Not only does LAB2LAB reduce analysis time but it opens up the opportunity for chemists to use UPLC-MS and other relevant analytical instrumentation to provide detailed information at speeds fast enough to incorporate information from these results into reaction studies, monitoring the integrity of intermediates and enabling the detection of novel entities.
The incorporation of additional analytical instruments (such as Supercritical Fluid Chromatography (SFC) and NMR) into a LAB2LAB network will provide the chemist with a 'virtual instrument' in every laboratory, capable of running a variety of methods on each sample. It is possible to load large numbers of samples directly into the buffer or bulk sender therefore enabling automatic analysis of a compound collection. The ability to retrieve samples from compound store and link them to analytical instrumentation in other laboratories provides the potential for a fully automated solution to drug discovery, adding a new dimension to the efficiency of the drug discovery process. Elimination of the manual transport of samples between laboratories not only reduces health and safety risks but allows scientists to concentrate on science rather than on the laborious process of manually storing and retrieving samples, preparing and transporting them and finally queuing for instrument time.

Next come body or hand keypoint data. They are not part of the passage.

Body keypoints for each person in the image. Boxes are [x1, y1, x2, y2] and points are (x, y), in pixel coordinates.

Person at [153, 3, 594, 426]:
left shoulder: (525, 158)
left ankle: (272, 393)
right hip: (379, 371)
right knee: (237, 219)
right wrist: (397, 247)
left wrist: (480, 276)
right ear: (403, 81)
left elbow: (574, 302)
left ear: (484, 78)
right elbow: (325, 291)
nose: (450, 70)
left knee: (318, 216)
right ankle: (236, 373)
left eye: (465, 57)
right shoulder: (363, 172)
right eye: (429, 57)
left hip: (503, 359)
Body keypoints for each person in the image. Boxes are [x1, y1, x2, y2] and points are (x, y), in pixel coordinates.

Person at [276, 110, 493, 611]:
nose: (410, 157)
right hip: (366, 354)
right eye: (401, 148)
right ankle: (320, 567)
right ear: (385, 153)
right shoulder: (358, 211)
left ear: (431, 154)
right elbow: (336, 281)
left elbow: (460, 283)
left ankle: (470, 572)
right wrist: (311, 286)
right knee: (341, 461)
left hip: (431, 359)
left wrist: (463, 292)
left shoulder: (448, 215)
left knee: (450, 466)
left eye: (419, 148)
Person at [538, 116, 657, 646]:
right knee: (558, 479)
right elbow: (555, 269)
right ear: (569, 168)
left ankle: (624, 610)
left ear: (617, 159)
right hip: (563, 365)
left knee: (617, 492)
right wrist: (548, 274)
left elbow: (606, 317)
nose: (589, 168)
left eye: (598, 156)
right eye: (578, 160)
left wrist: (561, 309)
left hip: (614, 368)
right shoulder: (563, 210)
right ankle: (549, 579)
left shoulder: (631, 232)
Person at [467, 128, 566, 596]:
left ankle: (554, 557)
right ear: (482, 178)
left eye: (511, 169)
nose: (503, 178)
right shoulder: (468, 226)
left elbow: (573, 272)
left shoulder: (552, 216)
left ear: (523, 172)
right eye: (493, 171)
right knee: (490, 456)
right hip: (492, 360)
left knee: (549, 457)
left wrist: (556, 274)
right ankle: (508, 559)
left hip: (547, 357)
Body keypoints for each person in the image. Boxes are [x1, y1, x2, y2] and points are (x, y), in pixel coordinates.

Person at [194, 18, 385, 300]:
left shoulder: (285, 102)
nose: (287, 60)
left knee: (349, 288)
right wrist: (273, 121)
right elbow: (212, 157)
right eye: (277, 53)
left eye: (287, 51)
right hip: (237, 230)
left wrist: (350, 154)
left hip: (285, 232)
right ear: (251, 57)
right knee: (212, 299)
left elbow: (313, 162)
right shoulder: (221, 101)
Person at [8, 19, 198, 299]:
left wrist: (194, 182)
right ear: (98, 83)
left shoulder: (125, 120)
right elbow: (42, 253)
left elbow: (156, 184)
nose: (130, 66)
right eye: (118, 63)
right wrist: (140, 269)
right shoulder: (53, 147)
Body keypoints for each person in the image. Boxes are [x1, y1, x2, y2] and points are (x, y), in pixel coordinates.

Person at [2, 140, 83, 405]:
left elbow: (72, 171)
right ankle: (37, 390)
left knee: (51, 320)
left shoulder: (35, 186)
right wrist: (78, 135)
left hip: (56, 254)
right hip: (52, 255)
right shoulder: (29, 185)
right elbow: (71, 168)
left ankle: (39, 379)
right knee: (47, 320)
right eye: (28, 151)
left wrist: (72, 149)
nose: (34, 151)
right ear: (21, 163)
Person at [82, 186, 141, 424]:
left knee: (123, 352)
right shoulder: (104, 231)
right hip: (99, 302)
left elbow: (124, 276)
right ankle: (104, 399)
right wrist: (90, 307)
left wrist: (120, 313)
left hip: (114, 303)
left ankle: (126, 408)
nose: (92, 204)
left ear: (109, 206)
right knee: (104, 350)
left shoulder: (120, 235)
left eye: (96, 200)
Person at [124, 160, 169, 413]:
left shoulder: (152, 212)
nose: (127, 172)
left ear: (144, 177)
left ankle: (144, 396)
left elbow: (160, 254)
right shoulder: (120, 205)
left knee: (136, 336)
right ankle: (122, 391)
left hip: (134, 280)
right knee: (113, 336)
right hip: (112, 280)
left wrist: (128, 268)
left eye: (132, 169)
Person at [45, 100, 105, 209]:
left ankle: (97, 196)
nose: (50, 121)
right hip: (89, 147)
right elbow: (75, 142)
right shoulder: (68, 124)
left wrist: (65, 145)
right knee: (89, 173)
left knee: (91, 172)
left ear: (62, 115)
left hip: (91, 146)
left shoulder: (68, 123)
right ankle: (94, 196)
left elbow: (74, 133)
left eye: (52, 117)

Drug discovery is a multidisciplinary business and the ability to enhance interactions between chemists and biologists are crucial for the success of modern drug discovery programs today. LAB2LAB has the potential to link scientists working in different disciplines, connecting synthesis to purification, then to compound management and biological assay. This vision of a fully automated system from synthesis to purity to biological testing is a "revolution in compound management" and could help reduce the time taken to develop a new chemical entity into a drug molecule.